### Exercise text
★ ★ ★ ★ ★ ★ ★

Sunday, April 22, 2007

Richard Nixon's "lessons of Vietnam"

I was intrigued recently to read an essay by Mortin Halperin, "The Lessons Nixon Learned", which appeared in The Legacy of Vietnam: The War, American Society and the Future of American Foreign Policy (1976), Anthony Lake, ed.

Coming into office in 1969, Nixon with the help of his foreign policy adviser Henry Kissinger had drawn the following lessons from the war at that point, lessons on which he relied during his notorious administration:


• The United States must be able to project a credible intent to use force when its interests are threatened.
• Escalation must be sudden and massive.
• The very existence of the North Vietnamese government, society, and economy must be threatened.
• Indochina must be linked to other issues in dealing with the Soviet Union and with China.
• Domestically, support must come from the right and from patriotic "middle" America.

★ ★ ★ ★ ★ ★ ★

Stored data entries

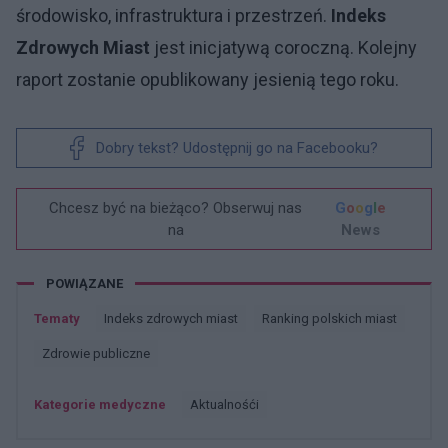
środowisko, infrastruktura i przestrzeń.
Indeks
Zdrowych Miast
jest inicjatywą coroczną. Kolejny
raport zostanie opublikowany jesienią tego roku.
Dobry tekst? Udostępnij go na Facebooku?
Chcesz być na bieżąco? Obserwuj nas
G
o
o
g
l
e
na
News
POWIĄZANE
Tematy
Indeks zdrowych miast
Ranking polskich miast
Zdrowie publiczne
Kategorie medyczne
Aktualnośći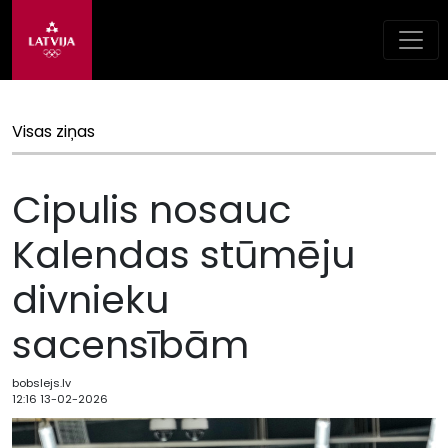
Visas ziņas
Cipulis nosauc
Kalendas stūmēju
divnieku
sacensībām
bobslejs.lv
12:16 13-02-2026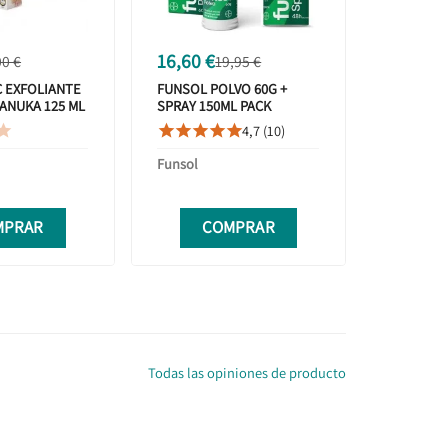
16,60 €
00 €
19,95 €
 EXFOLIANTE
FUNSOL POLVO 60G +
MANUKA 125 ML
SPRAY 150ML PACK
4,7 (10)






Funsol
MPRAR
COMPRAR
Todas las opiniones de producto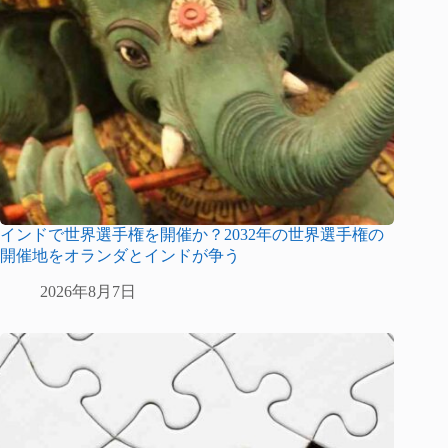
インドで世界選手権を開催か？2032年の世界選手権の
開催地をオランダとインドが争う
2026年8月7日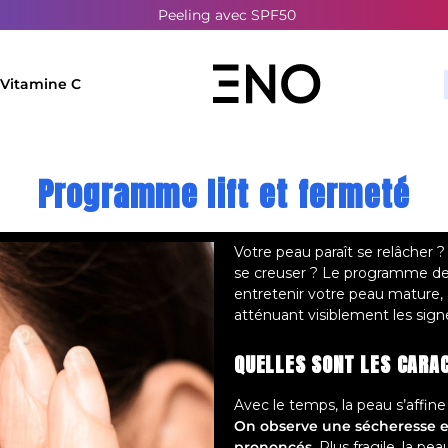
Livraison OFFERTE dès 30€
Vitamine C
Programme lift et fermeté
Votre peau paraît se relâcher 
se creuser ? Le programme de 
entretenir votre peau mature, 
atténuant visiblement les signe
QUELLES SONT LES CARA
Avec le temps, la peau s’affine
On observe une sécheresse e
prononcés
. Plus fragile, la p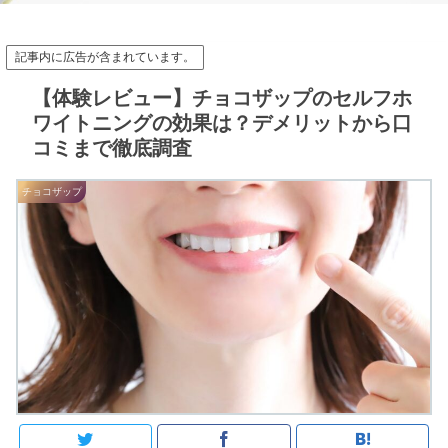
記事内に広告が含まれています。
【体験レビュー】チョコザップのセルフホ
ワイトニングの効果は？デメリットから口
コミまで徹底調査
チョコザップ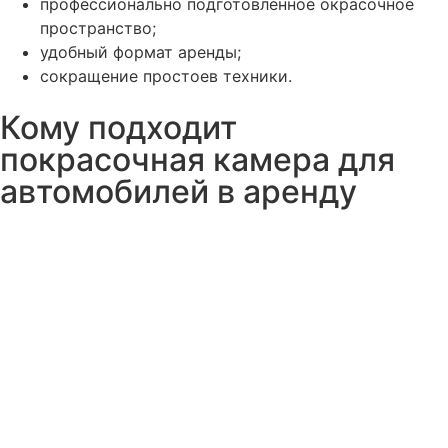
профессионально подготовленное окрасочное
пространство;
удобный формат аренды;
сокращение простоев техники.
Кому подходит
покрасочная камера для
автомобилей в аренду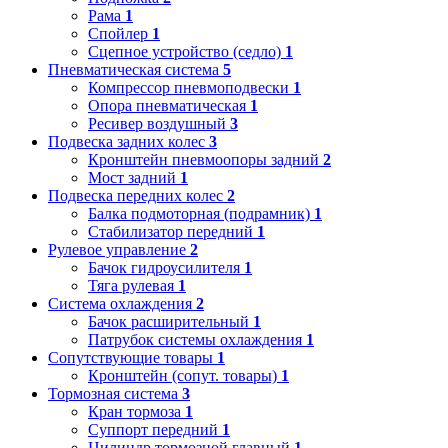
Рама
1
Спойлер
1
Сцепное устройство (седло)
1
Пневматическая система
5
Компрессор пневмоподвески
1
Опора пневматическая
1
Ресивер воздушный
3
Подвеска задних колес
3
Кронштейн пневмоопоры задний
2
Мост задний
1
Подвеска передних колес
2
Балка подмоторная (подрамник)
1
Стабилизатор передний
1
Рулевое управление
2
Бачок гидроусилителя
1
Тяга рулевая
1
Система охлаждения
2
Бачок расширительный
1
Патрубок системы охлаждения
1
Сопутствующие товары
1
Кронштейн (сопут. товары)
1
Тормозная система
3
Кран тормоза
1
Суппорт передний
1
Цилиндр тормозной главный
1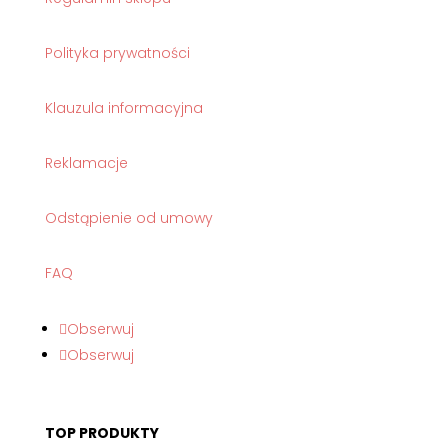
Polityka prywatności
Klauzula informacyjna
Reklamacje
Odstąpienie od umowy
FAQ
Obserwuj
Obserwuj
TOP PRODUKTY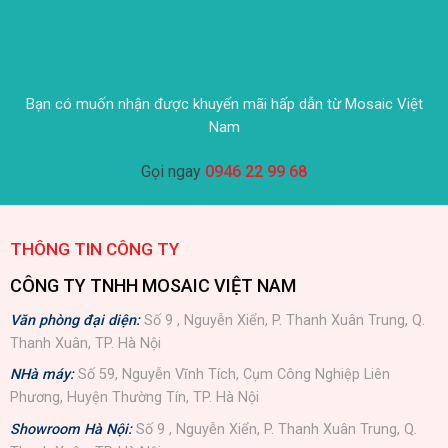
Bạn có muốn nhận được khuyến mãi hấp dẫn từ Mosaic Việt
Nam
Gọi ngay
0946 22 99 68
THÔNG TIN CÔNG TY
CÔNG TY TNHH MOSAIC VIỆT NAM
Văn phòng đại diện:
Số 9 , Nguyễn Xiển, P. Thanh Xuân Trung, Q.
Thanh Xuân, TP. Hà Nội
NHà máy:
Số 59, Nguyễn Vĩnh Tích, Cụm Công Nghiệp Liên
Phương, Huyện Thường Tín, TP. Hà Nội
Showroom Hà Nội:
Số 9 , Nguyễn Xiển, P. Thanh Xuân Trung, Q.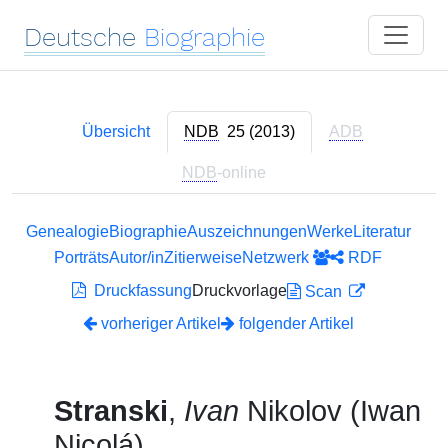
Deutsche
Biographie
Übersicht
NDB
25 (2013)
ADB
NDB
-online
Genealogie
Biographie
Auszeichnungen
Werke
Literatur
Porträts
Autor/in
Zitierweise
Netzwerk
RDF
Druckfassung
Druckvorlage
Scan
vorheriger Artikel
folgender Artikel
Stranski
,
Ivan
Nikolov (Iwan
Nicolá)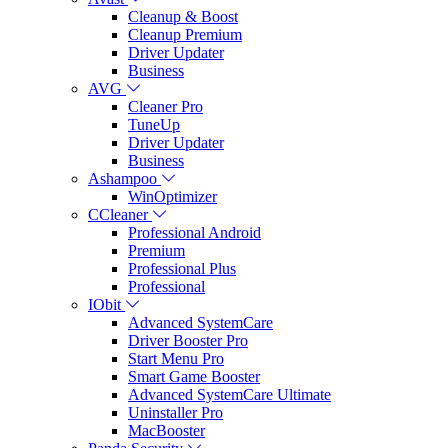
Cleanup & Boost
Cleanup Premium
Driver Updater
Business
AVG
Cleaner Pro
TuneUp
Driver Updater
Business
Ashampoo
WinOptimizer
CCleaner
Professional Android
Premium
Professional Plus
Professional
IObit
Advanced SystemCare
Driver Booster Pro
Start Menu Pro
Smart Game Booster
Advanced SystemCare Ultimate
Uninstaller Pro
MacBooster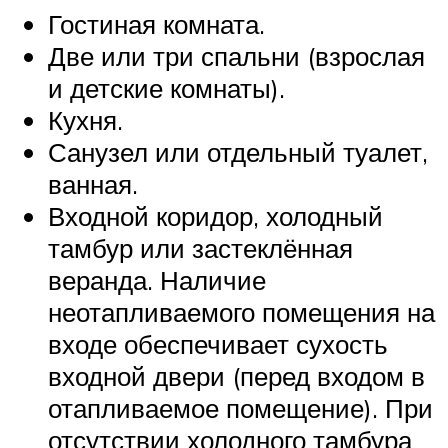
Гостиная комната.
Две или три спальни (взрослая
и детские комнаты).
Кухня.
Санузел или отдельный туалет,
ванная.
Входной коридор, холодный
тамбур или застеклённая
веранда. Наличие
неотапливаемого помещения на
входе обеспечивает сухость
входной двери (перед входом в
отапливаемое помещение). При
отсутствии холодного тамбура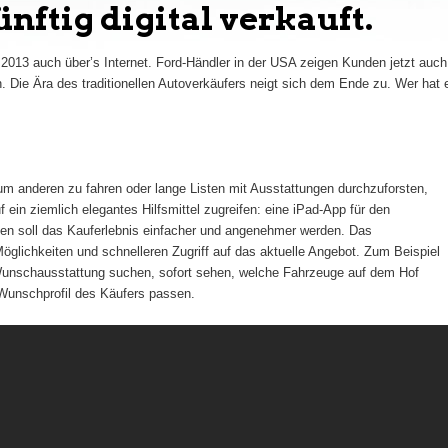
nftig digital verkauft.
 2013 auch über’s Internet. Ford-Händler in der USA zeigen Kunden jetzt auch
 Die Ära des traditionellen Autoverkäufers neigt sich dem Ende zu. Wer hat 
um anderen zu fahren oder lange Listen mit Ausstattungen durchzuforsten,
 ein ziemlich elegantes Hilfsmittel zugreifen: eine iPad-App für den
en soll das Kauferlebnis einfacher und angenehmer werden. Das
glichkeiten und schnelleren Zugriff auf das aktuelle Angebot. Zum Beispiel
Wunschausstattung suchen, sofort sehen, welche Fahrzeuge auf dem Hof
unschprofil des Käufers passen.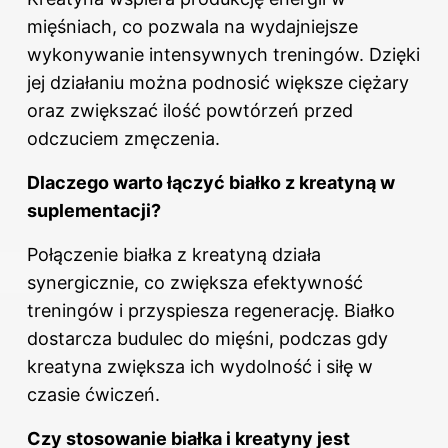
mięśniach, co pozwala na wydajniejsze
wykonywanie intensywnych treningów. Dzięki
jej działaniu można podnosić większe ciężary
oraz zwiększać ilość powtórzeń przed
odczuciem zmęczenia.
Dlaczego warto łączyć białko z kreatyną w
suplementacji?
Połączenie białka z kreatyną działa
synergicznie, co zwiększa efektywność
treningów i przyspiesza regenerację. Białko
dostarcza budulec do mięśni, podczas gdy
kreatyna
zwiększa ich wydolność i siłę w
czasie ćwiczeń.
Czy stosowanie białka i kreatyny jest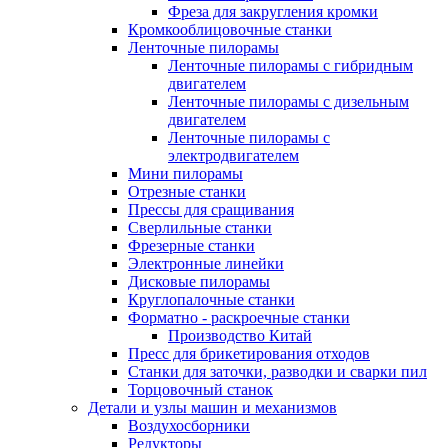
Фреза для закругления кромки
Кромкооблицовочные станки
Ленточные пилорамы
Ленточные пилорамы с гибридным
двигателем
Ленточные пилорамы с дизельным
двигателем
Ленточные пилорамы с
электродвигателем
Мини пилорамы
Отрезные станки
Прессы для сращивания
Сверлильные станки
Фрезерные станки
Электронные линейки
Дисковые пилорамы
Круглопалочные станки
Форматно - раскроечные станки
Производство Китай
Пресс для брикетирования отходов
Станки для заточки, разводки и сварки пил
Торцовочный станок
Детали и узлы машин и механизмов
Воздухосборники
Редукторы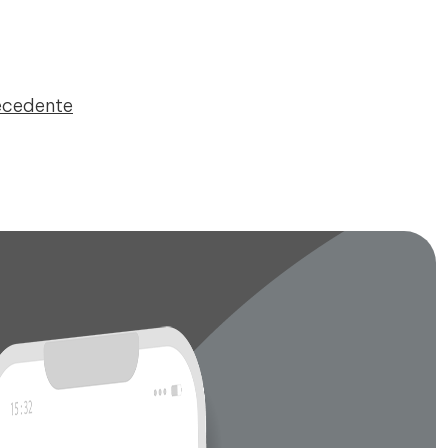
recedente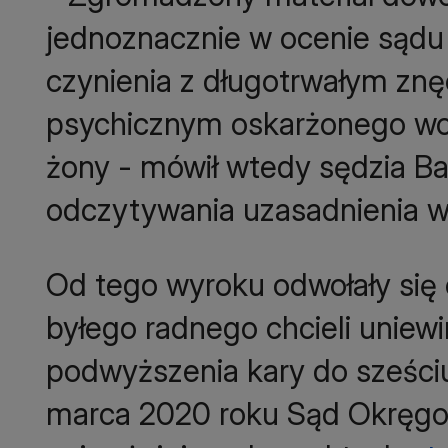
jednoznacznie w ocenie sądu 
czynienia z długotrwałym znę
psychicznym oskarżonego wobe
żony - mówił wtedy sędzia B
Od tego wyroku odwołały się 
byłego radnego chcieli uniew
podwyższenia kary do sześciu
marca 2020 roku Sąd Okręg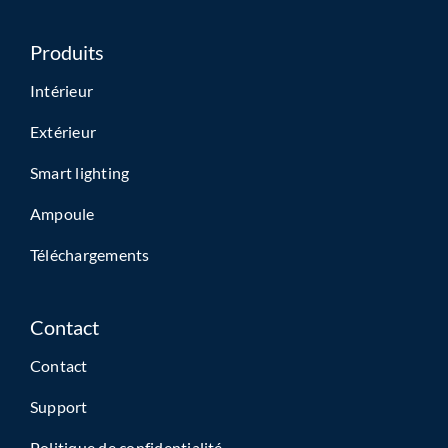
Produits
Intérieur
Extérieur
Smart lighting
Ampoule
Téléchargements
Contact
Contact
Support
Politique de confidentialité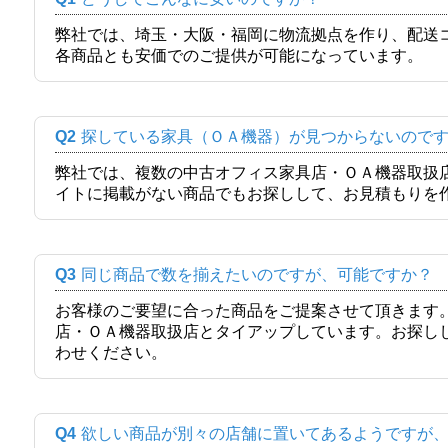
弊社では、埼玉・大阪・福岡に物流拠点を作り、配送
各商品とも安価でのご提供が可能になっています。
Q2
探している家具（ＯＡ機器）が見つからないので
弊社では、複数の中古オフィス家具店・ＯＡ機器取扱
イトに掲載がない商品でもお探しして、お見積もりを
Q3
同じ商品で数を揃えたいのですが、可能ですか？
お客様のご要望に合った商品をご提案させて頂きます
店・ＯＡ機器取扱店とタイアップしています。お探し
わせください。
Q4
欲しい商品が別々の店舗に置いてあるようですが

★ ★ ★ ★ ★ ★ ★

### Work item A
From the post on Nixon's lessons of Vietnam, set down word for word the passage starting at "I was intrigued" and ending at "and with China.".
### Work item B
Answer these questions from the post on Nixon's lessons of Vietnam:
(i) Who edited the 1976 volume containing the essay "The Lessons Nixon Learned"?
(ii) In what year did Nixon come into office?
(iii) What two qualities does the list give for escalation?
Nothing in the rows is needed for the work.

### Expected answer A
I was intrigued recently to read an essay by Mortin Halperin, "The Lessons Nixon Learned", which appeared in The Legacy of Vietnam: The War, American Society and the Future of American Foreign Policy (1976), Anthony Lake, ed.

Coming into office in 1969, Nixon with the help of his foreign policy adviser Henry Kissinger had drawn the following lessons from the war at that point, lessons on which he relied during his notorious administration:


• The United States must be able to project a credible intent to use force when its interests are threatened.
• Escalation must be sudden and massive.
• The very existence of the North Vietnamese government, society, and economy must be threatened.
• Indochina must be linked to other issues in dealing with the Soviet Union and with China.

### Expected answer B
(i) Anthony Lake
(ii) 1969
(iii) Sudden and massive